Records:
──────────
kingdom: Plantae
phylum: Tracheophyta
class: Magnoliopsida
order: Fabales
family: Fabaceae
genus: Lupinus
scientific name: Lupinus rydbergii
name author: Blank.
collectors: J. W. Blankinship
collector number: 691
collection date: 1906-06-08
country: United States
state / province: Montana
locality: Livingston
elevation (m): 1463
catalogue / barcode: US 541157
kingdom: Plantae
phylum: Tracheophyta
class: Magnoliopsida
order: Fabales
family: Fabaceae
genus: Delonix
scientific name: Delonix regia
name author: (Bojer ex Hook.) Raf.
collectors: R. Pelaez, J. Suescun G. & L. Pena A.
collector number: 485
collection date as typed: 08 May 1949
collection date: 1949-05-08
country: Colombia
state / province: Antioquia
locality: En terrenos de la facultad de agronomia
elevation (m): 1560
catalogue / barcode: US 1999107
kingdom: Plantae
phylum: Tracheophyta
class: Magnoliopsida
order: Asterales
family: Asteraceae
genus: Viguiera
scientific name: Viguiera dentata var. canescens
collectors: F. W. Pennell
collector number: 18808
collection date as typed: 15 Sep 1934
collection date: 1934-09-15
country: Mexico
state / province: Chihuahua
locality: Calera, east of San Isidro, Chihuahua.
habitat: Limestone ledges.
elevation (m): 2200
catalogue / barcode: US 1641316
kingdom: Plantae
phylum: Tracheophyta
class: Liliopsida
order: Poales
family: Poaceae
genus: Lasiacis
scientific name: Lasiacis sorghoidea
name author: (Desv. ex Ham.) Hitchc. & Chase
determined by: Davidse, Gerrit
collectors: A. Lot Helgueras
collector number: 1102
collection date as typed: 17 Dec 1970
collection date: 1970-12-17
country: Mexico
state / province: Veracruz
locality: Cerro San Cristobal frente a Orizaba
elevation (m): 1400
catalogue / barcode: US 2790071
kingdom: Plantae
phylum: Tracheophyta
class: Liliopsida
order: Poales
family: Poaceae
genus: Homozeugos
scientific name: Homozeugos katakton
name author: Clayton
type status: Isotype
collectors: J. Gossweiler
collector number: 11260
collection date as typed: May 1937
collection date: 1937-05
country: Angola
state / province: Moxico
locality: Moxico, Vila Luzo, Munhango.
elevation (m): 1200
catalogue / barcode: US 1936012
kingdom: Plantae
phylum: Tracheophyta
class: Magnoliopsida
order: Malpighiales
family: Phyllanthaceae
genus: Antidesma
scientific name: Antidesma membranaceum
──────────
▶ REQUIREMENT
Gather each line in the records that contains the word "author" and copy those lines in full.

▶ SOLUTION FOR THIS PROBLEM
name author: Blank.
name author: (Bojer ex Hook.) Raf.
name author: (Desv. ex Ham.) Hitchc. & Chase
name author: Clayton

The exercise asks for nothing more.